来自私有继承类的C ++虚拟函数，在派生类声明中提升为公共

Question

I have the following scheme:

class Interface
{
    virtual ~Interface() { }
    virtual void foo() const = 0;
    virtual void bar() const = 0;
}

//Interface is derived privately mostly for preventing upcast outside
class Derived : private Interface
{
public:
    void foo() const;
private:
    void bar() const;
}

It does not compile : foo is private. Is there any way to make it public without adding a dummy public function?

Answer 1

It is perfectly valid, as far as the language is concerned, for a public member function in a derived class to override a private member function in the base class.
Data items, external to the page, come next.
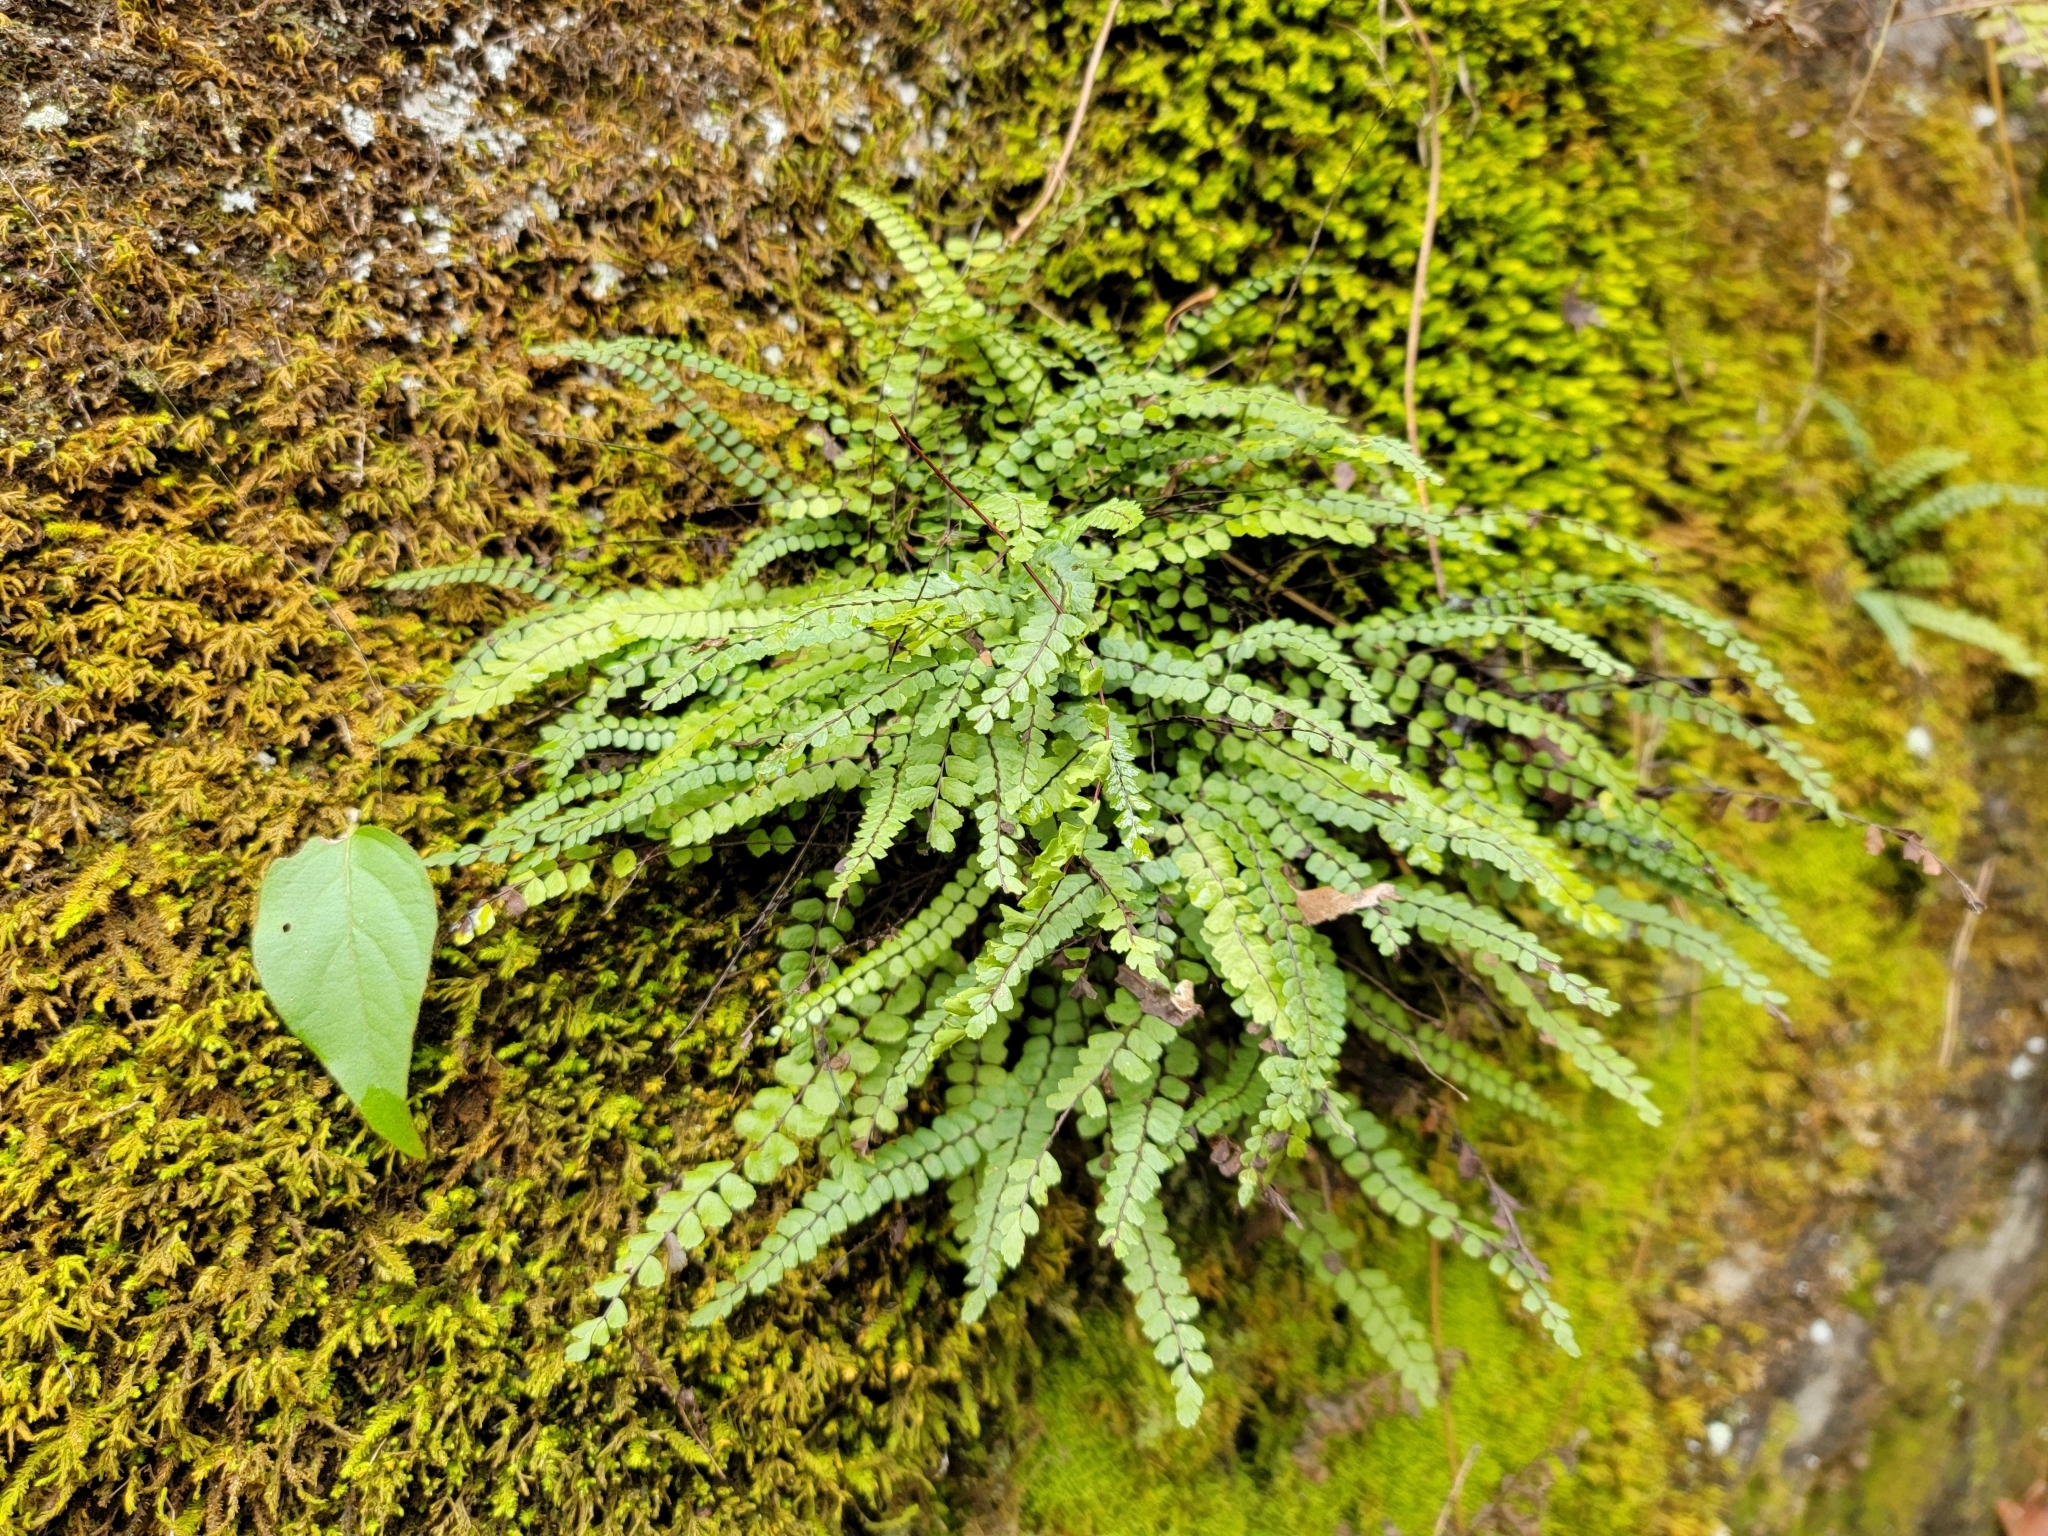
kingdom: Plantae
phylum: Tracheophyta
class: Polypodiopsida
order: Polypodiales
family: Aspleniaceae
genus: Asplenium
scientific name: Asplenium trichomanes
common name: Maidenhair spleenwort
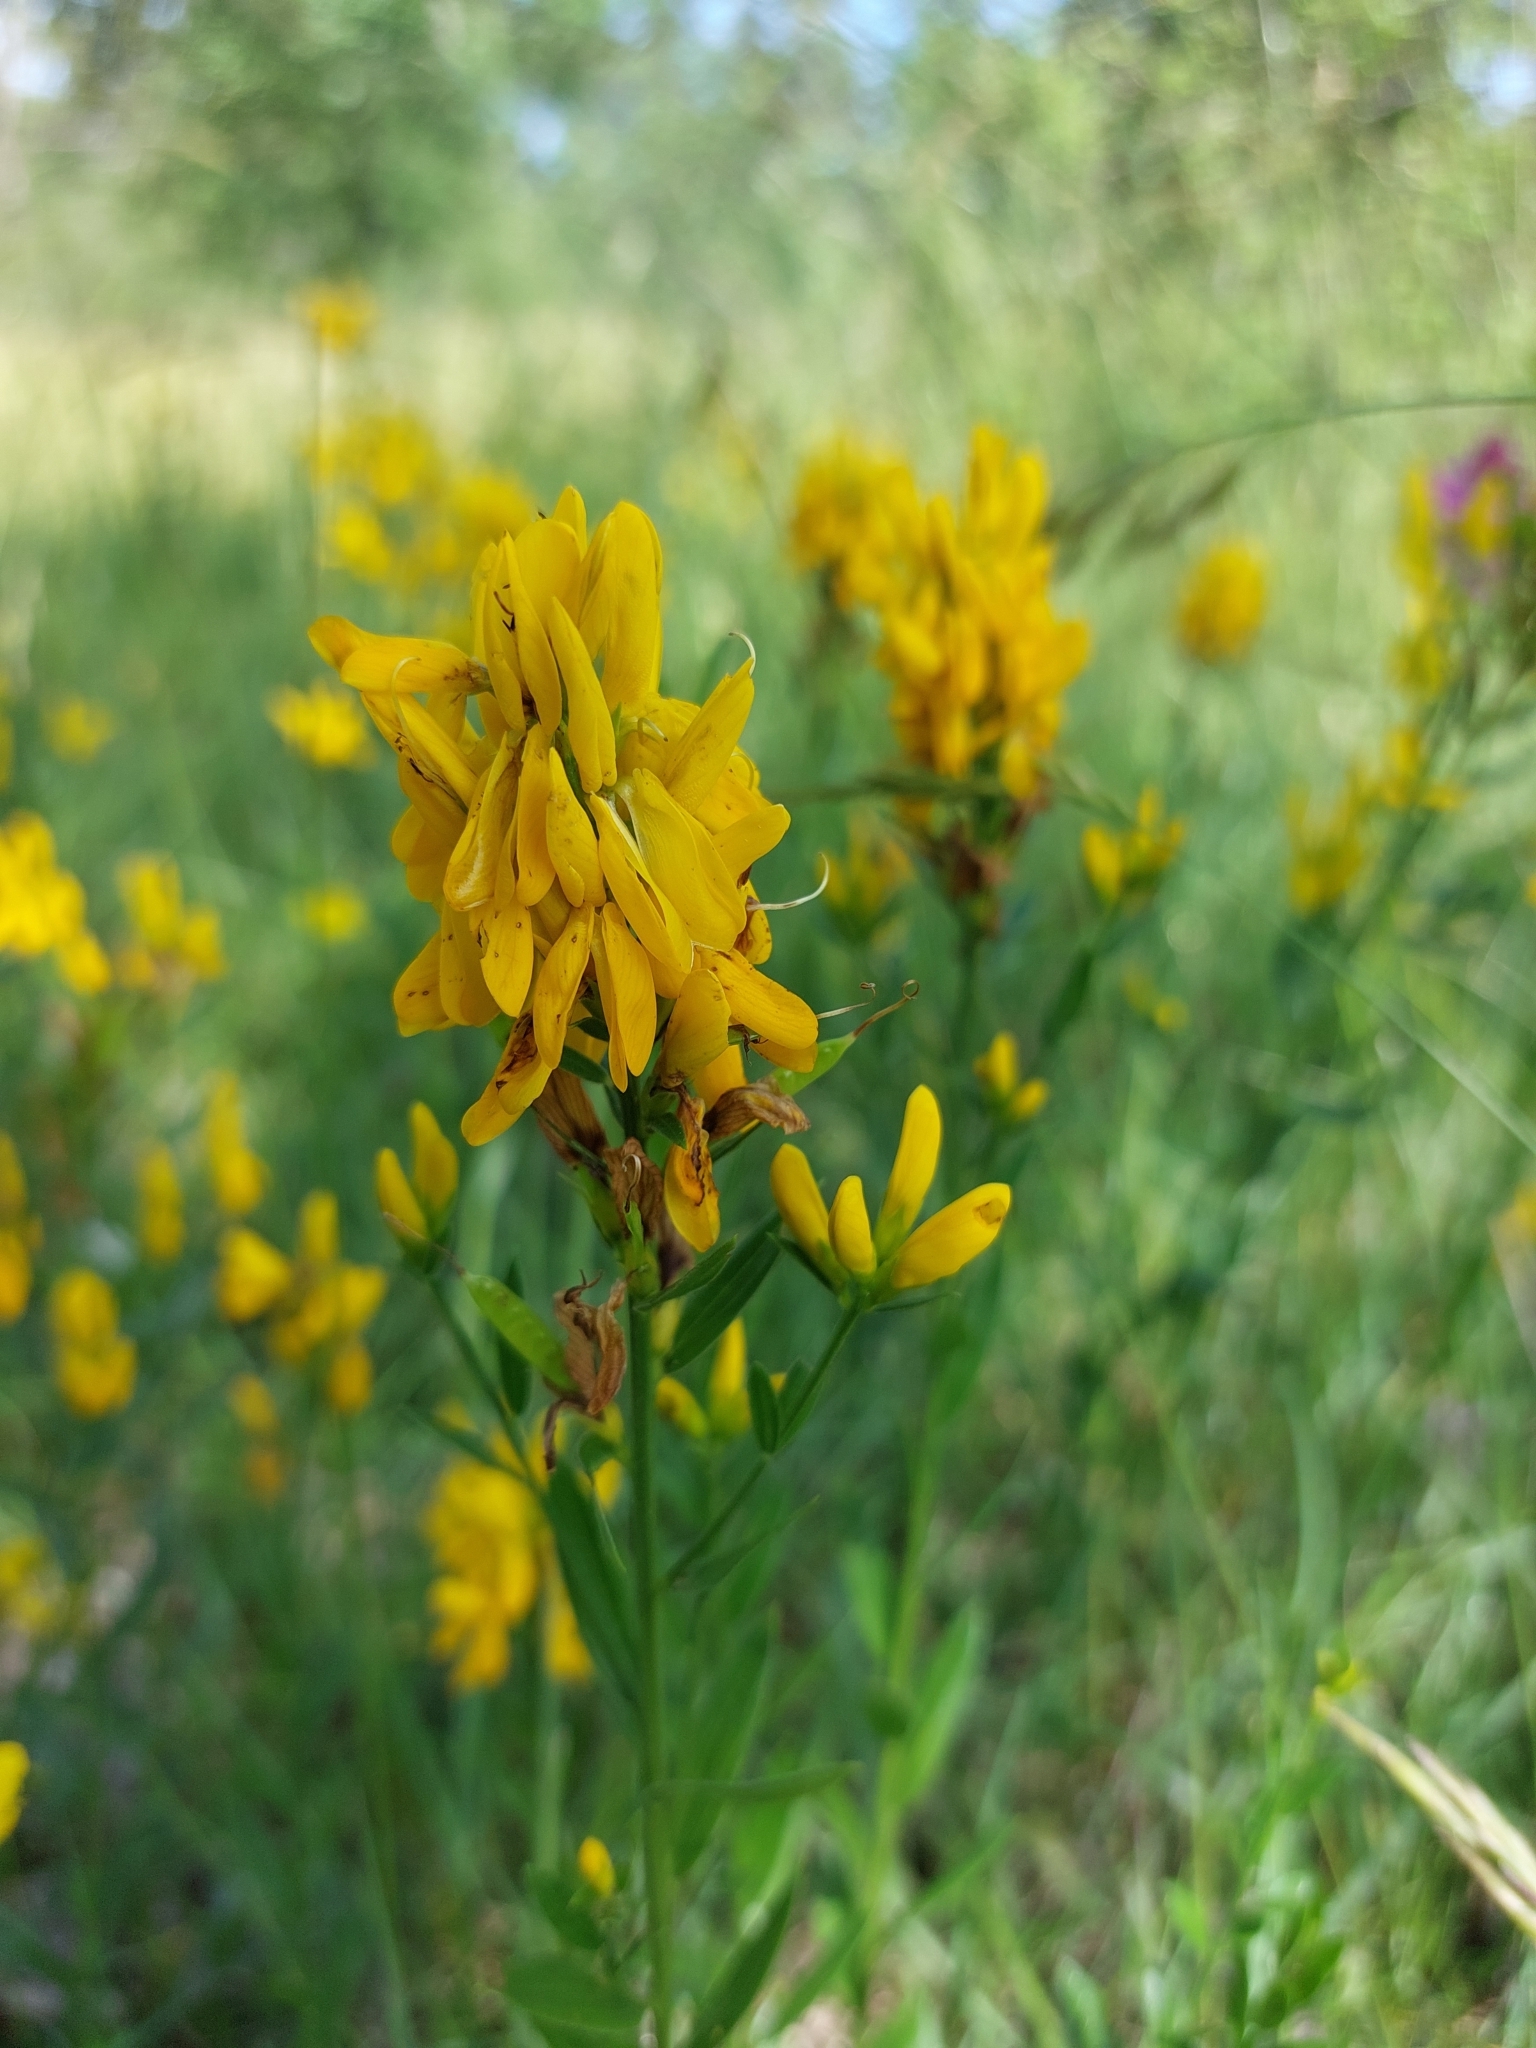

Whether doing so is a good idea is a different question. And it certainly makes little sense for an abstract base class to have no public member functions.

The problem with your code is that Interface has a private destructor, making it impossible for derived classes to destroy their base class subobjects. ~Interface() should be either protected or public.

Answer 2

No, there is not.

Furthermore, even a dummy public function would require that foo in the base were protected , not private .

I would revisit your design. If the function is intended to be public, then why is it not public ?

Answer 3

It is not allowed to change the accessibility of an inherited member. If it was allowed, you would be able to derive from a class and make its private or protected members public, breaking the encapsulation.